In school, lessons about the emancipation of slaves during the Civil War tend to focus on the struggles of individuals — of Lincoln or soldiers or those enslaved.
The University of Richmond Digital Scholarship Lab imagined that there might be a better, more thorough way to tell the emancipation story if you could see it — on a map.
The lab, led by Richmond president and historian of the American South Edward L. Ayers and the lab’s associate director Scott Nesbit, teamed up with Callowhill-based GIS development firm Azavea to build “Visualizing Emancipation” an interactive map that documents 3,000 events — from news reports to fugitive slave notices — that contributed to the end of the practice of slavery in the United States.
Visit the tool here.
The map allows researchers, teachers and students alike to focus in on various aspects of the Civil War and how it tracked with the progress of emancipation, or zoom out to get a sense of the huge swath of the country affected by the conflict.

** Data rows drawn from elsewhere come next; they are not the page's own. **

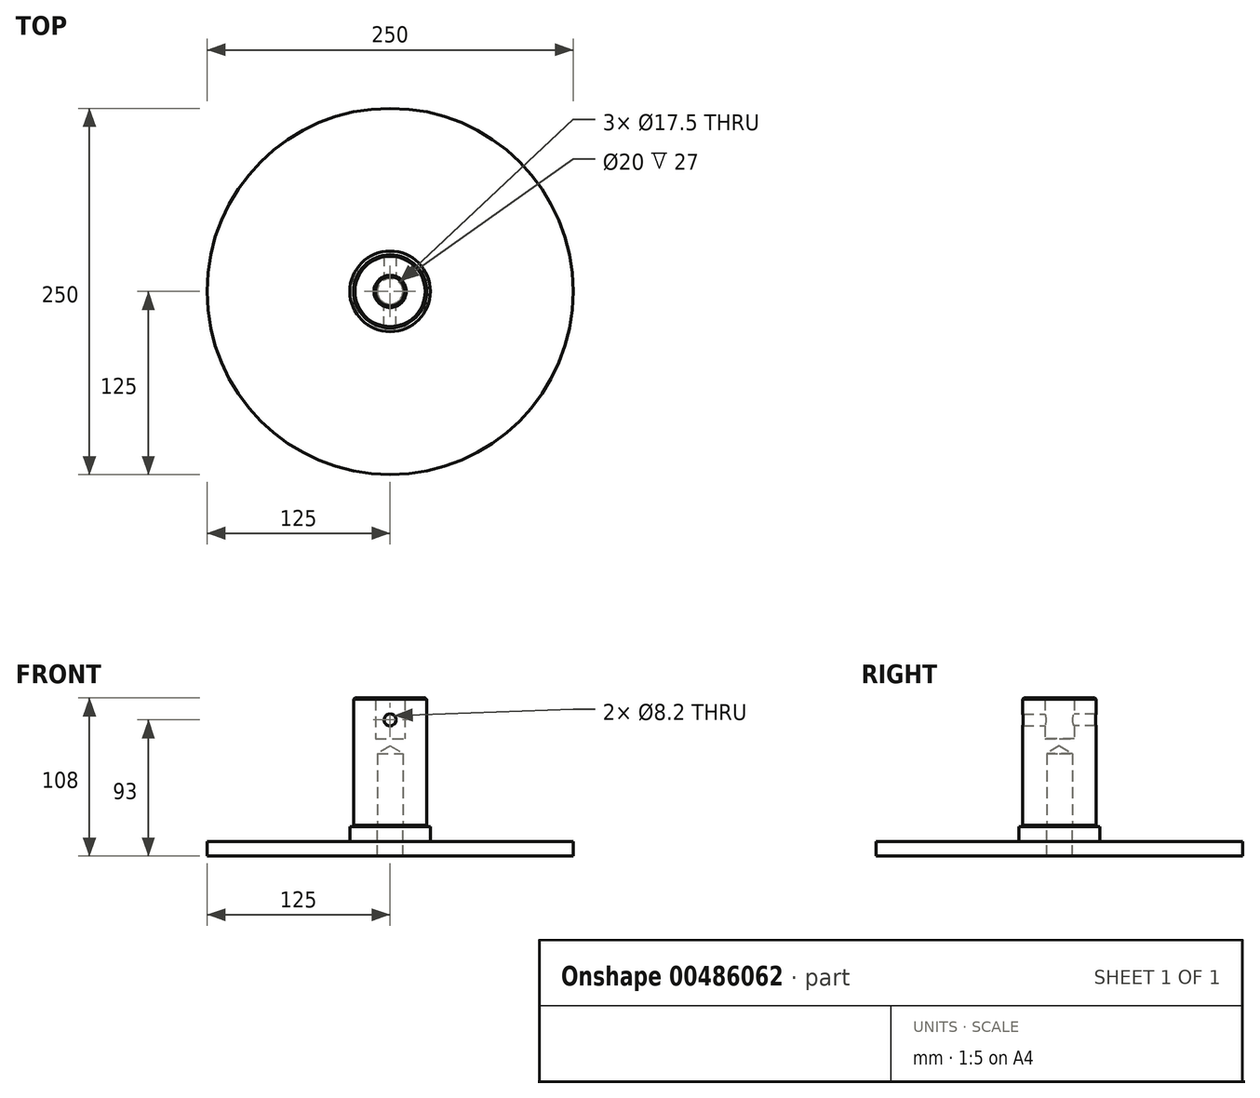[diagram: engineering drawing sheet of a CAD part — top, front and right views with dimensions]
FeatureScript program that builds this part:
annotation { "Feature Type Name" : "Feature", "Feature Type Description" : "" }
export const myFeature = defineFeature(function(context is Context, id is Id, definition is map)
    precondition{}
    {
        {
            var Q0;
            Q0=qCreatedBy(makeId("Front.planeOp"),FACE);
            var sketch = newSketch(context, id + "F0", { "sketchPlane" : qUnion([Q0])});
            skLineSegment(sketch, "E0.bottom", {"start": v(25, 0) * mm, "end": v(10, 0) * mm});
            skLineSegment(sketch, "E0.top", {"start": v(25, -48) * mm, "end": v(-25, -48) * mm});
            skLineSegment(sketch, "E0.left", {"start": v(25, 0) * mm, "end": v(25, -48) * mm});
            skLineSegment(sketch, "E0.right", {"start": v(-25, 0) * mm, "end": v(-25, -48) * mm});
            skLineSegment(sketch, "E1.top", {"start": v(10, -28) * mm, "end": v(-10, -28) * mm});
            skLineSegment(sketch, "E1.left", {"start": v(10, 0) * mm, "end": v(10, -28) * mm});
            skLineSegment(sketch, "E1.right", {"start": v(-10, 0) * mm, "end": v(-10, -28) * mm});
            skLineSegment(sketch, "E2", {"start": v(0, -137.33) * mm, "end": v(0, 23.92) * mm});
            skPoint(sketch, "E2.startSnap0", {"position": v(0, 0) * mm});
            skLineSegment(sketch, "E3.trimOffspring", {"start": v(-10, 0) * mm, "end": v(-25, 0) * mm});
            skPoint(sketch, "E4", {"position": v(0, -15) * mm});
            skLineSegment(sketch, "E5.bottom", {"start": v(-9.1, -48) * mm, "end": v(25, -48) * mm});
            skLineSegment(sketch, "E6.top", {"start": v(25, -88) * mm, "end": v(-25, -88) * mm});
            skLineSegment(sketch, "E6.left", {"start": v(25, -48) * mm, "end": v(25, -88) * mm});
            skLineSegment(sketch, "E6.right", {"start": v(-25, -48) * mm, "end": v(-25, -88) * mm});
            skSolve(sketch);
        }
        {
            var Q0;
            Q0=makeQuery(id+"F0.imprint","IMPRINT",FACE,{"disambiguationData":[TD([[makeQuery(id+"F0.imprint","IMPRINT",EDGE,{"derivedFrom":sQuery(id+"F0.wireOp",EDGE,"E0.bottom")}),1.0]])]});
            var Q1;
            Q1=sQuery(id+"F0.wireOp",EDGE,"E2");
            revolve(context, id + "F1", {"entities" : qUnion([Q0]), "axis" : qUnion([Q1]), "revolveType" : RevolveType.FULL});
        }
        {
            var Q0;
            Q0=makeQuery(id+"F1.opRevolve","SWEPT_EDGE",EDGE,{"disambiguationData":[OSD([sQuery(id+"F0.wireOp",EDGE,"E0.bottom"),sQuery(id+"F0.wireOp",EDGE,"E1.left")])]});
            var Q1;
            Q1=makeQuery(id+"F1.opRevolve","SWEPT_EDGE",EDGE,{"disambiguationData":[OSD([sQuery(id+"F0.wireOp",EDGE,"E0.bottom"),sQuery(id+"F0.wireOp",EDGE,"E0.left")])]});
            chamfer(context, id + "F2", {"entities" : qUnion([Q0, Q1]), "width" : 1 * mm, "tangentPropagation" : true});
        }
        {
            var Q0;
            Q0=sQuery(id+"F0.wireOp",VERTEX,"E4");
            var Q1;
            Q1=makeQuery(id+"F1.opRevolve","SWEPT_BODY",BODY,{"disambiguationData":[OSD([sQuery(id+"F0.wireOp",EDGE,"E0.bottom"),sQuery(id+"F0.wireOp",EDGE,"E0.top"),sQuery(id+"F0.wireOp",EDGE,"E0.left"),sQuery(id+"F0.wireOp",EDGE,"E1.top"),sQuery(id+"F0.wireOp",EDGE,"E1.left"),sQuery(id+"F0.wireOp",EDGE,"E2")])]});
            hole(context, id + "F3", {"style" : HoleStyle.SIMPLE, "endStyle" : HoleEndStyle.THROUGH, "oppositeDirection" : true, "standardTappedOrClearance" : lookupTablePath({ "standard" : "ISO", "size" : "8.2", "type" : "Drilled" }), "standardBlindInLast" : lookupTablePath({ "standard" : "ISO", "size" : "8.2", "type" : "Drilled" }), "holeDiameter" : 8.2 * mm, "isTappedThrough" : true, "tappedDepth" : 12 * mm, "tapClearance" : 3, "startFromSketch" : true, "locations" : qUnion([Q0]), "scope" : qUnion([Q1])});
        }
        {
            var Q0;
            Q0=sQuery(id+"F0.wireOp",VERTEX,"E4");
            var Q1;
            Q1=makeQuery(id+"F1.opRevolve","SWEPT_BODY",BODY,{"disambiguationData":[OSD([sQuery(id+"F0.wireOp",EDGE,"E0.bottom"),sQuery(id+"F0.wireOp",EDGE,"E0.top"),sQuery(id+"F0.wireOp",EDGE,"E0.left"),sQuery(id+"F0.wireOp",EDGE,"E1.top"),sQuery(id+"F0.wireOp",EDGE,"E1.left"),sQuery(id+"F0.wireOp",EDGE,"E2")])]});
            hole(context, id + "F4", {"style" : HoleStyle.SIMPLE, "endStyle" : HoleEndStyle.THROUGH, "standardTappedOrClearance" : lookupTablePath({ "standard" : "ISO", "size" : "8.2", "type" : "Drilled" }), "standardBlindInLast" : lookupTablePath({ "standard" : "ISO", "size" : "8.2", "type" : "Drilled" }), "holeDiameter" : 8.2 * mm, "isTappedThrough" : true, "tappedDepth" : 12 * mm, "tapClearance" : 3, "startFromSketch" : true, "locations" : qUnion([Q0]), "scope" : qUnion([Q1])});
        }
        {
            var Q0;
            {var subQ0=sQuery(id+"F0.wireOp",EDGE,"E6.right");Q0=makeQuery(id+"F0.imprint","IMPRINT",FACE,{"disambiguationData":[TD([[makeQuery(id+"F0.imprint","IMPRINT",EDGE,{"derivedFrom":subQ0}),1.0]])]});}
            var Q1;
            Q1=sQuery(id+"F0.wireOp",EDGE,"E2");
            revolve(context, id + "F5", {"operationType" : NewBodyOperationType.ADD, "entities" : qUnion([Q0]), "axis" : qUnion([Q1]), "revolveType" : RevolveType.FULL});
        }
        {
            var Q0;
            Q0=makeQuery(id+"F5.opRevolve","SWEPT_EDGE",EDGE,{"disambiguationData":[OSD([sQuery(id+"F0.wireOp",EDGE,"E6.top"),sQuery(id+"F0.wireOp",EDGE,"E6.left")])]});
            chamfer(context, id + "F6", {"entities" : qUnion([Q0]), "width" : 1 * mm, "tangentPropagation" : true});
        }
        {
            var Q0;
            Q0=makeQuery(id+"F5.opRevolve","SWEPT_FACE",FACE,{"disambiguationData":[OSD([sQuery(id+"F0.wireOp",EDGE,"E6.top")])]});
            var sketch = newSketch(context, id + "F7", { "sketchPlane" : qUnion([Q0])});
            skPoint(sketch, "E7", {"position": v(0, 0) * mm});
            skCircle(sketch, "E8", {"center": v(0, 0) * mm, "radius": 27.5 * mm});
            skSolve(sketch);
        }
        {
            var Q0;
            Q0=sQuery(id+"F7.wireOp",VERTEX,"E7");
            var Q1;
            Q1=makeQuery(id+"F1.opRevolve","SWEPT_BODY",BODY,{"disambiguationData":[OSD([sQuery(id+"F0.wireOp",EDGE,"E0.bottom"),sQuery(id+"F0.wireOp",EDGE,"E0.left"),sQuery(id+"F0.wireOp",EDGE,"E1.top"),sQuery(id+"F0.wireOp",EDGE,"E1.left"),sQuery(id+"F0.wireOp",EDGE,"E2"),sQuery(id+"F0.wireOp",EDGE,"E0.top")])]});
            hole(context, id + "F8", {"style" : HoleStyle.SIMPLE, "endStyle" : HoleEndStyle.BLIND, "standardTappedOrClearance" : lookupTablePath({ "standard" : "ISO", "engagement" : "75%", "pitch" : "2.5 mm", "size" : "M20", "type" : "Tapped" }), "standardBlindInLast" : lookupTablePath({ "standard" : "ISO", "engagement" : "75%", "pitch" : "2.5 mm", "size" : "M20", "type" : "Tapped" }), "holeDiameter" : 17.5 * mm, "majorDiameter" : 20 * mm, "showTappedDepth" : true, "holeDepth" : 50 * mm, "isTappedThrough" : true, "tappedDepth" : 42.5 * mm, "tapClearance" : 3, "startFromSketch" : true, "locations" : qUnion([Q0]), "scope" : qUnion([Q1])});
        }
        {
            var Q0;
            Q0 = qSketchRegion(id + "F7", true);
            extrude(context, id + "F9", {"entities" : qUnion([Q0]), "depth" : 10 * mm, "offsetDistance" : 25 * mm});
        }
        {
            var Q0;
            Q0=sQuery(id+"F7.wireOp",VERTEX,"E7");
            var Q1;
            Q1=makeQuery(id+"F9.opExtrude","SWEPT_BODY",BODY,{"disambiguationData":[OSD([sQuery(id+"F7.wireOp",EDGE,"E8")])]});
            hole(context, id + "F10", {"style" : HoleStyle.SIMPLE, "endStyle" : HoleEndStyle.BLIND, "oppositeDirection" : true, "standardTappedOrClearance" : lookupTablePath({ "standard" : "ISO", "engagement" : "75%", "pitch" : "2.5 mm", "size" : "M20", "type" : "Tapped" }), "standardBlindInLast" : lookupTablePath({ "standard" : "ISO", "engagement" : "75%", "pitch" : "2.5 mm", "size" : "M20", "type" : "Tapped" }), "holeDiameter" : 17.5 * mm, "majorDiameter" : 20 * mm, "showTappedDepth" : true, "holeDepth" : 50 * mm, "isTappedThrough" : true, "tappedDepth" : 42.5 * mm, "tapClearance" : 3, "startFromSketch" : true, "locations" : qUnion([Q0]), "scope" : qUnion([Q1])});
        }
        {
            var Q0;
            Q0=makeQuery(id+"F9.opExtrude","CAP_FACE",FACE,{"disambiguationData":[OSD([sQuery(id+"F7.wireOp",EDGE,"E8")])],"isStart":false});
            var sketch = newSketch(context, id + "F11", { "sketchPlane" : qUnion([Q0])});
            skCircle(sketch, "E9", {"center": v(0, 0) * mm, "radius": 125 * mm});
            skSolve(sketch);
        }
        {
            var Q0;
            Q0=makeQuery(id+"F11.imprint","IMPRINT",FACE,{"disambiguationData":[TD([[makeQuery(id+"F11.imprint","IMPRINT",EDGE,{"derivedFrom":sQuery(id+"F11.wireOp",EDGE,"E9")}),1.0]])]});
            var Q1;
            {var subQ0=sQuery(id+"F7.wireOp",EDGE,"E8");Q1=makeQuery(id+"F11.imprint","IMPRINT",FACE,{"disambiguationData":[TD([[makeQuery(id+"F11.imprint","IMPRINT",EDGE,{"derivedFrom":makeQuery(id+"F9.opExtrude","CAP_EDGE",EDGE,{"disambiguationData":[OSD([subQ0])],"isStart":false})}),1.0]])]});}
            var Q2;
            Q2=makeQuery(id+"F11.imprint","IMPRINT",FACE,{"disambiguationData":[TD([[makeQuery(id+"F11.imprint","IMPRINT",EDGE,{"derivedFrom":makeQuery(id+"F10.hole-0.boolean.opBoolean","INTERSECT",EDGE,{"derivedFrom":[makeQuery(id+"F9.opExtrude","CAP_FACE",FACE,{"disambiguationData":[OSD([sQuery(id+"F7.wireOp",EDGE,"E8")])],"isStart":false}),makeQuery(id+"F10.hole-0.opRevolve","SWEPT_FACE",FACE,{"disambiguationData":[OSD([sQuery(id+"F10.hole-0.sketch.wireOp",EDGE,"core_line_2")])]})]})}),-1.0]])]});
            extrude(context, id + "F12", {"entities" : qUnion([Q0, Q1, Q2]), "depth" : 10 * mm, "offsetDistance" : 25 * mm});
        }
    });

Using a high performance geoprocessing GeoTrellis framework, Azavea helped build a variety of features, like the heat map which demonstrates the density of events in particular area or an animation which shows the progress of events across location and time. The application also makes use of both open source and commercial software, including OpenLayers, GeoServer, PostGIS and an ArcGIS Online base map, according to the press release.
Events were sources from newspapers, letters and diaries from Cornell University’s Making of America digital collection, Tufts University’s Perseus Project digital library, the University of Virginia’s Valley of the Shadow online archive, and University of Richmond’s Richmond Daily Dispatch digitized newspaper archive.
“The trick is finding and making events visible, while acknowledging the complexity of when, where and how slavery fell apart in the U.S. The site aims to make exploring emancipation more straightforward and understandable,” Nesbit said in the release.
The project was funded through an Office of Digital Humanities startup grant of $48,155 as part of the National Endowment for the Humanities We the People initiative. The University of Richmond then matched the grant, offering approximately $98,500 in cash and in-kind support, according to the press release.
Going forward, the university hopes to incorporate the “Visualizing Emancipation” map into larger digital Atlas of American History. In the meantime, it’s easy to see how a tool like this could change the way students learn and think about the Civil War.